**What is expected**: Retype the items below exactly, from the start through the line that contains "order: Odonata".

**Data excerpts**:
###
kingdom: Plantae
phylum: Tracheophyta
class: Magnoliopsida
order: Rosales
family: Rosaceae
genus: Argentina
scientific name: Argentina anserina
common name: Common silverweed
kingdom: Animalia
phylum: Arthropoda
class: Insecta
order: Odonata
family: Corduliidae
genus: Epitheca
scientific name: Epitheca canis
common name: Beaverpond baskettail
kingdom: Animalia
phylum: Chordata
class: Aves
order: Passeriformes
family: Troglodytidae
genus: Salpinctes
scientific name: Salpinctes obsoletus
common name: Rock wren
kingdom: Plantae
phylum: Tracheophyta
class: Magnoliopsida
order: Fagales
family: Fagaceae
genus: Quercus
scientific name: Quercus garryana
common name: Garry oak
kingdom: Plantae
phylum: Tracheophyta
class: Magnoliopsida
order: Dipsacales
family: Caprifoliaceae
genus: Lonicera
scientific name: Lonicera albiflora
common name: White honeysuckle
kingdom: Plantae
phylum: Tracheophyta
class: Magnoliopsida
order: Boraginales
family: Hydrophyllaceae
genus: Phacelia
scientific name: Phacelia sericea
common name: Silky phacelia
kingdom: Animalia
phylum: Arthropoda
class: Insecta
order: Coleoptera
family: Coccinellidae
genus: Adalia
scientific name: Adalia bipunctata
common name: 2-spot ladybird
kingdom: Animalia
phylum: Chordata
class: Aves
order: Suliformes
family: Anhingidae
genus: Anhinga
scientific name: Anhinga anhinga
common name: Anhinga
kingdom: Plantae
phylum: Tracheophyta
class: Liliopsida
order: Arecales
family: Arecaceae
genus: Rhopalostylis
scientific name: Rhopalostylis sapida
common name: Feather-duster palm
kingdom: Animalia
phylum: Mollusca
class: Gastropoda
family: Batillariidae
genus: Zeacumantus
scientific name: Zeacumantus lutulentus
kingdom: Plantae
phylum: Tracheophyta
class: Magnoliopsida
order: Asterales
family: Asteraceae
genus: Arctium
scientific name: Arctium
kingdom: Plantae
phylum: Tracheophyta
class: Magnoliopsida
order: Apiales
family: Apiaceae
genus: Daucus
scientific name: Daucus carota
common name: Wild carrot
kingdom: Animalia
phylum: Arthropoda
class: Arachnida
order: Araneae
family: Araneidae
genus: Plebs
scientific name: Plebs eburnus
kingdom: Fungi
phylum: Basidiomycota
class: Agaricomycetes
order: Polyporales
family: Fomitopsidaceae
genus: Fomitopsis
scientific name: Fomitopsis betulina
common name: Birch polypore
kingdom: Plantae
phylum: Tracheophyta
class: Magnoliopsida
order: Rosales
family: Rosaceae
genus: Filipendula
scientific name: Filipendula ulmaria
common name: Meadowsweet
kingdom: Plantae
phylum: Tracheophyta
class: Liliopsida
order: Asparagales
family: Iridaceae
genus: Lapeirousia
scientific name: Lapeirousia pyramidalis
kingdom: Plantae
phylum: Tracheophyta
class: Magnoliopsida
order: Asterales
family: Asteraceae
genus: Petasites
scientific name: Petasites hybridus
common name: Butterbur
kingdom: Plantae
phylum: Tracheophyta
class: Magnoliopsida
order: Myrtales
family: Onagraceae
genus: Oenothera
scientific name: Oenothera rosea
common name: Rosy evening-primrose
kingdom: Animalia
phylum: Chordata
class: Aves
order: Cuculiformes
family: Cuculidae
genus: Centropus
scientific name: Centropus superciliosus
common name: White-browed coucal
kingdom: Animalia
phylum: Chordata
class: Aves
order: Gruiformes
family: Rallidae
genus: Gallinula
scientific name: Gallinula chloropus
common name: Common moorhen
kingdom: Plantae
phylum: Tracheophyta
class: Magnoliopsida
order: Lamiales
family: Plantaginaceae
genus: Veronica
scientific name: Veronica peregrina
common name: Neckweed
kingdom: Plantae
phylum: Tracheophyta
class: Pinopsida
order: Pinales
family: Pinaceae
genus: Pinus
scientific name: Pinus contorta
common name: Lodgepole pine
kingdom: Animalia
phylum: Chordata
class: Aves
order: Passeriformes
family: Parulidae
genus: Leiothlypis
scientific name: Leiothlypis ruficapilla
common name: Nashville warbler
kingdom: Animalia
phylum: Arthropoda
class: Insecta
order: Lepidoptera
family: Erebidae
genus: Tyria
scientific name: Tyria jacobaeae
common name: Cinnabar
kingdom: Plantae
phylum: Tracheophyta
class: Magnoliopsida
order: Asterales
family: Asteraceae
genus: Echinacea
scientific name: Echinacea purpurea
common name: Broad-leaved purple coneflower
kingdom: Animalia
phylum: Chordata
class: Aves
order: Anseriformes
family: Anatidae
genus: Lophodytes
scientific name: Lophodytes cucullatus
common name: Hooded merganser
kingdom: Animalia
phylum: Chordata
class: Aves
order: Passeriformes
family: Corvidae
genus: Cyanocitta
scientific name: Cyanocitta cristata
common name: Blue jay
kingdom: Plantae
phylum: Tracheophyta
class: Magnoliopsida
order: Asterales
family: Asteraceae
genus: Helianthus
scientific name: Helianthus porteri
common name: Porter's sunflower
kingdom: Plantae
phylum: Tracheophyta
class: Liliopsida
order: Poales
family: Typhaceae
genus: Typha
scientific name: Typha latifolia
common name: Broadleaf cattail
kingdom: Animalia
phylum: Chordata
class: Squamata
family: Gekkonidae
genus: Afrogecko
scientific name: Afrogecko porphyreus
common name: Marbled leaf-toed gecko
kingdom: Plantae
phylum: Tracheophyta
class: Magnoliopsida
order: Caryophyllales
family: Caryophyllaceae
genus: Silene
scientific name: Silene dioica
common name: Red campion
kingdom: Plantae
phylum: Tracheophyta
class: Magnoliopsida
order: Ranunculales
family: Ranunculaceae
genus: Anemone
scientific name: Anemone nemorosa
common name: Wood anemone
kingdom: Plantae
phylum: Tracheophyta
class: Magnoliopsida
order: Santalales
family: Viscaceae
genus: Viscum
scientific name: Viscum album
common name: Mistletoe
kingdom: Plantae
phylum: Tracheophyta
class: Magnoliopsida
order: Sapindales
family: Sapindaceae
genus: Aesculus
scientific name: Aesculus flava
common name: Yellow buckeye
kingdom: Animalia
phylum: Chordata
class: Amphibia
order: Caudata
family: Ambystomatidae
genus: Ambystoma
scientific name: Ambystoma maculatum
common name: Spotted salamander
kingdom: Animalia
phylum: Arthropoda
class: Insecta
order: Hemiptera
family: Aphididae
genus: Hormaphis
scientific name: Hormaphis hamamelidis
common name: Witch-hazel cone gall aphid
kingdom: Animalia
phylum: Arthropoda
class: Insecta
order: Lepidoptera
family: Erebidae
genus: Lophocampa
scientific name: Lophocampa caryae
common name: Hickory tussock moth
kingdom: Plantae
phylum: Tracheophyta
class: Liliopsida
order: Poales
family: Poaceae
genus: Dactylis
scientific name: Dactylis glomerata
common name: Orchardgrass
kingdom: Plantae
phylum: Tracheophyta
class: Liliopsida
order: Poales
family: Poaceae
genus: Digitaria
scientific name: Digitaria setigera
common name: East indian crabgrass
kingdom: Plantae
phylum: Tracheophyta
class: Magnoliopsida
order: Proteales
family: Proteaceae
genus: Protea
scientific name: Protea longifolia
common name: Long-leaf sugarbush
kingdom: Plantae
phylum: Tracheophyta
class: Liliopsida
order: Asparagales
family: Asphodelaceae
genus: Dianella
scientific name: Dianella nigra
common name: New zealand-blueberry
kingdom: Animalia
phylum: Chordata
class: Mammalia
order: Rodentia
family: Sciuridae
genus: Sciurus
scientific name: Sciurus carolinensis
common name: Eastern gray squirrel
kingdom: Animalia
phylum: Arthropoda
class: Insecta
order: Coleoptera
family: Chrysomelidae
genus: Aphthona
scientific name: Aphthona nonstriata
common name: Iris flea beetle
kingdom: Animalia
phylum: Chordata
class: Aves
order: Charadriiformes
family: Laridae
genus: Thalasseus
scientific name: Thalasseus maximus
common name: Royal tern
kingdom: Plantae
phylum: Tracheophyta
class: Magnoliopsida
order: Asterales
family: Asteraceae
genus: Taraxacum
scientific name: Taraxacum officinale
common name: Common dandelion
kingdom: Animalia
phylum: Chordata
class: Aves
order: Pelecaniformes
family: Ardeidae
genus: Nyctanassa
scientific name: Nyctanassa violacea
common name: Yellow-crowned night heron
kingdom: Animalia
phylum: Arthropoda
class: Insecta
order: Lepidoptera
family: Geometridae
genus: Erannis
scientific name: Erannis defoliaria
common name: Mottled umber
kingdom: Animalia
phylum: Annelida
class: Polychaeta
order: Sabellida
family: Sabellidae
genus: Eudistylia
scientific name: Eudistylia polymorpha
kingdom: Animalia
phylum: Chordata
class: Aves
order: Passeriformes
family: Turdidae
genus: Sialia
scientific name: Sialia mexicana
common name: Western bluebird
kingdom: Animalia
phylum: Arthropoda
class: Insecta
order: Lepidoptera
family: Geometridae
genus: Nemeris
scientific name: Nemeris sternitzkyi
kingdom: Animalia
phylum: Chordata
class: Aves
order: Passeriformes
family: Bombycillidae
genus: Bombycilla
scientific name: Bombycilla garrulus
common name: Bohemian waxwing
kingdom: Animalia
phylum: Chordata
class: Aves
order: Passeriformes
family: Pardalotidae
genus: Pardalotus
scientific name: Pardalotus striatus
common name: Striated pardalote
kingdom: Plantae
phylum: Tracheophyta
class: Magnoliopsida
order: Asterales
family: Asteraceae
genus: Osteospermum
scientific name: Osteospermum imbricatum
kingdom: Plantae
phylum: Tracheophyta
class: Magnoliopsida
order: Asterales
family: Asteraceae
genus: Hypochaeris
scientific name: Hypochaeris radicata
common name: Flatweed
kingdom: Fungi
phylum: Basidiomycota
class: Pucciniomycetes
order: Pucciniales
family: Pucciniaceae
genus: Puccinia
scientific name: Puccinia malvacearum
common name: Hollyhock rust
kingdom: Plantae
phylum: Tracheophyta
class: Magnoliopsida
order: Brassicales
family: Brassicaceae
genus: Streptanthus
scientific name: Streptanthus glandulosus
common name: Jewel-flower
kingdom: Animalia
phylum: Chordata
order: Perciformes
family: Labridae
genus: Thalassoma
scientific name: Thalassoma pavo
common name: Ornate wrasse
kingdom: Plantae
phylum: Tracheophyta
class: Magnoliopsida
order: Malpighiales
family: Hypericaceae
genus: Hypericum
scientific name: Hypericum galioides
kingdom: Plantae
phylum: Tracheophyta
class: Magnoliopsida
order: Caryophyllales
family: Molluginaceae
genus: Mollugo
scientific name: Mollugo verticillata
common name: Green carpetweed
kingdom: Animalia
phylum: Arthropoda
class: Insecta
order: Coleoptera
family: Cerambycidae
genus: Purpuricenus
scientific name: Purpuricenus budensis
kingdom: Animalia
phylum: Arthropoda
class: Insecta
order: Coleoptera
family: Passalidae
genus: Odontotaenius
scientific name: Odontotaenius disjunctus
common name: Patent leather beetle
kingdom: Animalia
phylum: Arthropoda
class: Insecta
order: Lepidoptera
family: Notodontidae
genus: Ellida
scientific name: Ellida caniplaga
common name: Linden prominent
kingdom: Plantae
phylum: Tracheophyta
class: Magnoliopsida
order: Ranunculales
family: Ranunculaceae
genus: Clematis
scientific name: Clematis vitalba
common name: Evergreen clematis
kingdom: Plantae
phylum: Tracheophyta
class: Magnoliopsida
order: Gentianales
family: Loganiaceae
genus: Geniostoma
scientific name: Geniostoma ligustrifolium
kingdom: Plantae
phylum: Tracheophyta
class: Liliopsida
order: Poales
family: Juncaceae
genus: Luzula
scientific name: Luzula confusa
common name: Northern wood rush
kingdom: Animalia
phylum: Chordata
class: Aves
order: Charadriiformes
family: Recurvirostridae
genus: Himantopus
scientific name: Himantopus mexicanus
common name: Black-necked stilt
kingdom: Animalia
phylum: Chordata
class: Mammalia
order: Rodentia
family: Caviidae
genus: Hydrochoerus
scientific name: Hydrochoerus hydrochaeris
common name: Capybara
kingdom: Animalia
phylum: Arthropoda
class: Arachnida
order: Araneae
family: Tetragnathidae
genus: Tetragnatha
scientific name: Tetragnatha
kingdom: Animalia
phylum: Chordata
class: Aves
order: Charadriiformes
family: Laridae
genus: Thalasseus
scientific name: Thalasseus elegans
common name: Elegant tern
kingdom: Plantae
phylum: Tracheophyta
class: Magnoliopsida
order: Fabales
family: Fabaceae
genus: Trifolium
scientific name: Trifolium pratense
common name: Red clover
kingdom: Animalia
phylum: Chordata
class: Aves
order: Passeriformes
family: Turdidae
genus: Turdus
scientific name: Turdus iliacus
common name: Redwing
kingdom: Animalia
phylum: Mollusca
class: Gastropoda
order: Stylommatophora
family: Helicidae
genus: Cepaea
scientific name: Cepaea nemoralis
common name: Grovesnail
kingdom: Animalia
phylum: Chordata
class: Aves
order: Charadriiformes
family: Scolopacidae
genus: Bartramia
###
**Task solution**:
kingdom: Plantae
phylum: Tracheophyta
class: Magnoliopsida
order: Rosales
family: Rosaceae
genus: Argentina
scientific name: Argentina anserina
common name: Common silverweed
kingdom: Animalia
phylum: Arthropoda
class: Insecta
order: Odonata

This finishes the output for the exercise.